WASHINGTON - The District of Columbia Council yesterday passed a $5.4 billion fiscal 2010 budget that includes $433.5 million for tax-exempt borrowing - all of which is expected to be issued as income tax-secured revenue bonds, according to the district's treasurer.

Treasurer Lasana K. Mack said it is "most likely" that the district will issue the full budget allocation for tax-exempt financing as income tax bonds. The budget allocation for bonds allows for income tax or traditional general obligation debt financing.

But Mack said the success of the district's first income tax deal in March should prompt that option to be used almost exclusively in the future. Mack said the district does not currently have short-term cash needs, but the district would issue tax revenue anticipation notes if such a need arises.

Standard & Poor's at the time of the first sale rated the district's income tax bonds AAA, the highest-ever rating for its bonds. The bonds received strong demand from the market, and the district nearly doubled its planned financing amount to $810 million.

The budget, which passed unanimously by a voice vote, now moves to Mayor Adrian Fenty. Once district officials agree on a budget it is sent to Congress for approval. Congress considers the district's annual budget as one of the 13 annual federal appropriations bills.

The budget includes $470.1 million for fiscal 2010 debt service on approximately $5 billion of long-term debt. The cost represents a $10 million increase on the fiscal 2009 approved budget due to the costs of debt for the district's capital improvements program, Mack said. The fiscal 2010 debt service reflects additional costs for $631 million of capital improvement spending.
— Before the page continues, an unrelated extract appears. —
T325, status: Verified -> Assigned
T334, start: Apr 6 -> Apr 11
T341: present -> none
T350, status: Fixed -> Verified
The government's additional borrowing could push the district's debt burden to 11.9% of expenditures by 2013, according to May 14 testimony from the district's chief financial officer, Natwar M. Gandhi. That figure puts the district close to its debt burden cap of 12% and above the median debt burden of 11.5% for large cities, according to Moody's Investors Service, Gandhi said.
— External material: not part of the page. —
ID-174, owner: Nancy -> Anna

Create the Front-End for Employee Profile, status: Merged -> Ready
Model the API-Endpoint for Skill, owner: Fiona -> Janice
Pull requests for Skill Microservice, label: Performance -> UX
Income tax-secured revenue bonds are secured by individual income taxes and business franchise taxes. The bonds have higher ratings than the district's general obligation bonds because tax revenues that back the bonds go directly to a trustee bank and are isolated from any fiscal stress that the district might have in its general funds.
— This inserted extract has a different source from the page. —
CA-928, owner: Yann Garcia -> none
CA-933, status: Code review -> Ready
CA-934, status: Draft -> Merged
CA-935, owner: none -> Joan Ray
Gandhi has estimated that the district will save approximately $28 million in debt service over the next four years as a result of issuing the higher-rated income tax bonds as opposed to GOs.

Gandhi's office certified that the budget is balanced. For the first time in years, this budget has less revenue from local funds than the previous year's budget. A revenue estimate from February expects the district to collect $5.0 billion in fiscal 2010, a 2.7% decline from fiscal 2009.